Connect, cleanse, and prepare data for analytics and machine learning projects at scale.


Visual Flow

The Dataiku flow provides a visual representation of a project’s data pipeline and is the central space where coders and non-coders view and analyze data, add recipes to join and transform datasets, and build predictive models.

The visual flow also contains code-based and plugin elements for added customization and extensibility.


Connect to Leading Data Sources

Dataiku provides pre-built connectors to dozens of leading data sources both on-premises and in the cloud, including Amazon S3, Azure Blob Storage, Google Cloud Storage, Snowflake, SQL databases, NoSQL databases, HDFS, and more.
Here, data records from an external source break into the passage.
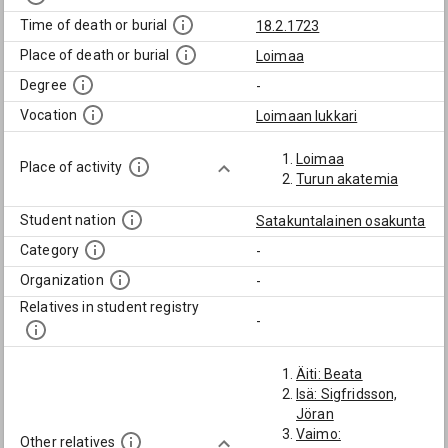
Time of death or burial
18.2.1723
Place of death or burial
Loimaa
Degree
-
Vocation
Loimaan lukkari
Loimaa
Place of activity
Turun akatemia
Student nation
Satakuntalainen osakunta
Category
-
Organization
-
Relatives in student registry
-
Äiti: Beata
Isä: Sigfridsson,
Jöran
Vaimo:
Other relatives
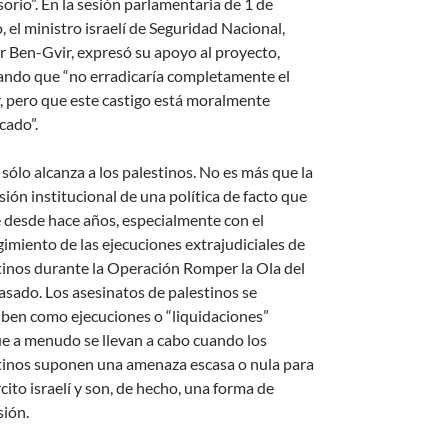
orio”. En la sesión parlamentaria de 1 de
 el ministro israelí de Seguridad Nacional,
r Ben-Gvir, expresó su apoyo al proyecto,
ando que “no erradicaría completamente el
r, pero que este castigo está moralmente
icado”.
 sólo alcanza a los palestinos. No es más que la
sión institucional de una política de facto que
e desde hace años, especialmente con el
gimiento de las ejecuciones extrajudiciales de
tinos durante la Operación Romper la Ola del
asado. Los asesinatos de palestinos se
iben como ejecuciones o “liquidaciones”
e a menudo se llevan a cabo cuando los
tinos suponen una amenaza escasa o nula para
rcito israelí y son, de hecho, una forma de
sión.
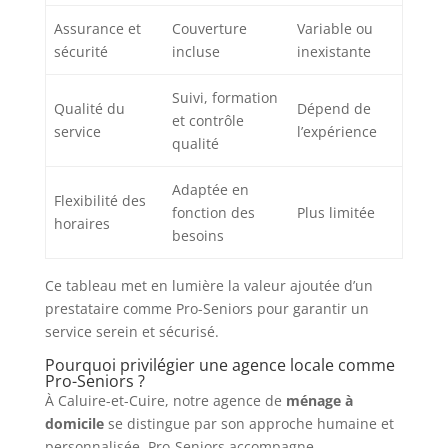
Assurance et
Couverture
Variable ou
sécurité
incluse
inexistante
Suivi, formation
Qualité du
Dépend de
et contrôle
service
l’expérience
qualité
Adaptée en
Flexibilité des
fonction des
Plus limitée
horaires
besoins
Ce tableau met en lumière la valeur ajoutée d’un
prestataire comme Pro-Seniors pour garantir un
service serein et sécurisé.
Pourquoi privilégier une agence locale comme
Pro-Seniors ?
À Caluire-et-Cuire, notre agence de
ménage à
domicile
se distingue par son approche humaine et
personnalisée. Pro-Seniors accompagne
Data Preparation and Enrichment

Dataiku provides easy-to-use visual interfaces to join datasets, group and aggregate, clean, transform, and enrich data, all with a few clicks. Best of all, Dataiku automatically documents all steps in a recipe as part of the visual flow.
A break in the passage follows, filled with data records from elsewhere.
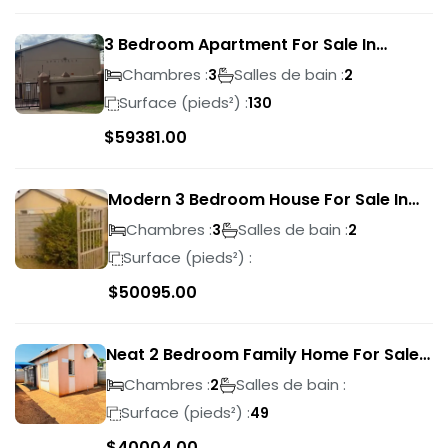
3 Bedroom Apartment For Sale In
Verwoerdpark
Chambres :
Salles de bain :
3
2
Surface (pieds²) :
130
$
59381.00
Modern 3 Bedroom House For Sale In
Albertsdal
Chambres :
Salles de bain :
3
2
Surface (pieds²) :
$
50095.00
Neat 2 Bedroom Family Home For Sale
In Sky City
Chambres :
Salles de bain :
2
Surface (pieds²) :
49
$
40004.00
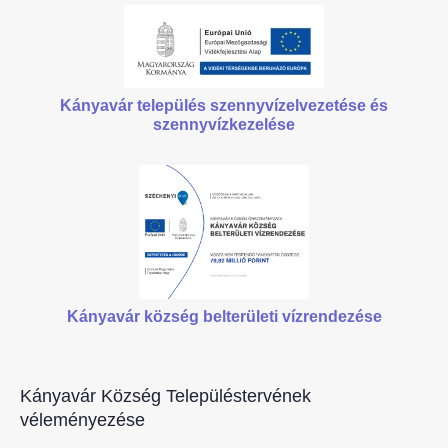
Kányavár település szennyvízelvezetése
és
szennyvízkezelése
Kányavár község belterületi vízrendezése
Kányavár Község Településtervének
véleményezése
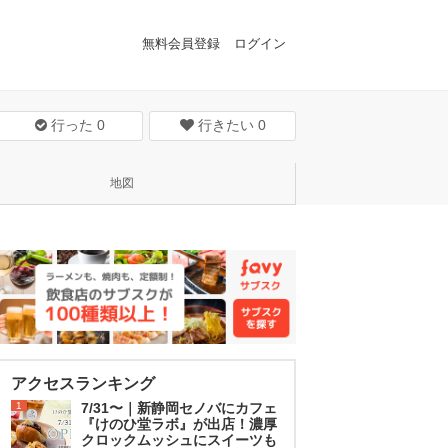
無料会員登録
ログイン
行った
0
行きたい
0
地図
アクセスランキング
1
7/31〜｜新静岡セノバにカフェ
『けのひ堂ラボ』が出店！濃厚
クロックムッシュにスイーツも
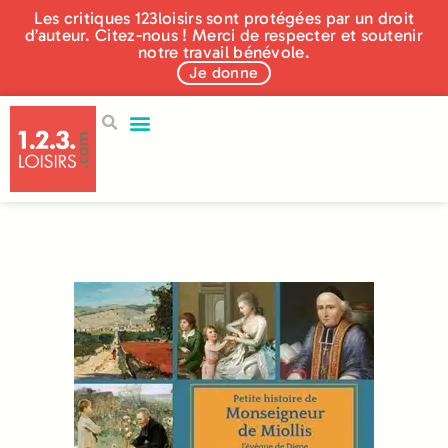
Les critiques 123loisirs sont protégées par un droit
d’auteur. Citez-nous ! Merci de respecter et soutenir
notre travail bénévole.
Je donne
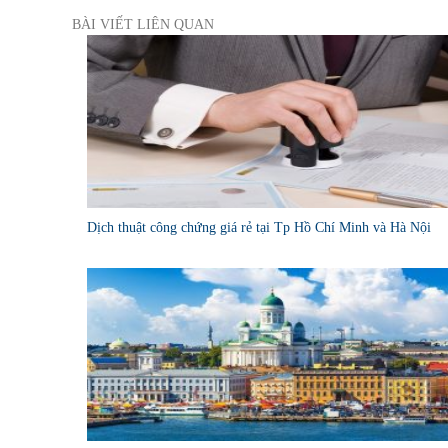
BÀI VIẾT LIÊN QUAN
Dịch thuật công chứng giá rẻ tại Tp Hồ Chí Minh và Hà Nội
If you’d rather code than click, create code recipes using familiar languages such as Python, R, and SQL, developed and edited in your favorite IDE.


100 Built-in Data Transformers

The powerful prepare recipe includes 100 built-in data transformers for common data manipulations like binning, concatenation and strings manipulation, currency and date conversions, geo-enrichment, and reshaping.

Dataiku even suggests relevant functions for you based on the data’s type and values.

For custom transformations, write formulas using a spreadsheet-like expression language or Python code for ultimate flexibility.


Specialized Data Preparation

Dataiku offers a wide variety of functions and tools to parse and enrich specialized data types such as geospatial data, time series, images, and text with additional metadata and structure.

Examples include geo joins and geocoding, time series resampling, image annotation, text vectorization, and much more.